(Saved data entries):

········

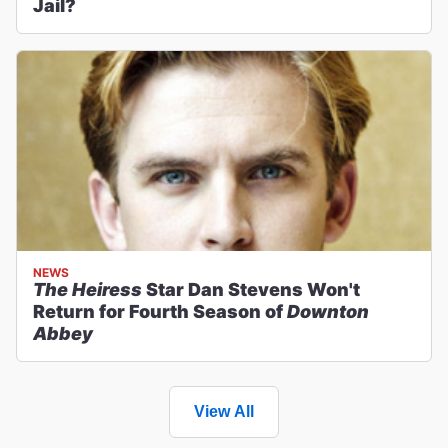
Jail?
NEWS
The Heiress
Star Dan Stevens Won't
Return for Fourth Season of
Downton
Abbey
View All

········

(Assignment): Restate exactly, and only, every line from the one that contains "The Heiress" through the last line of the records.

(Answer to this exercise):
The Heiress
Star Dan Stevens Won't
Return for Fourth Season of
Downton
Abbey
View All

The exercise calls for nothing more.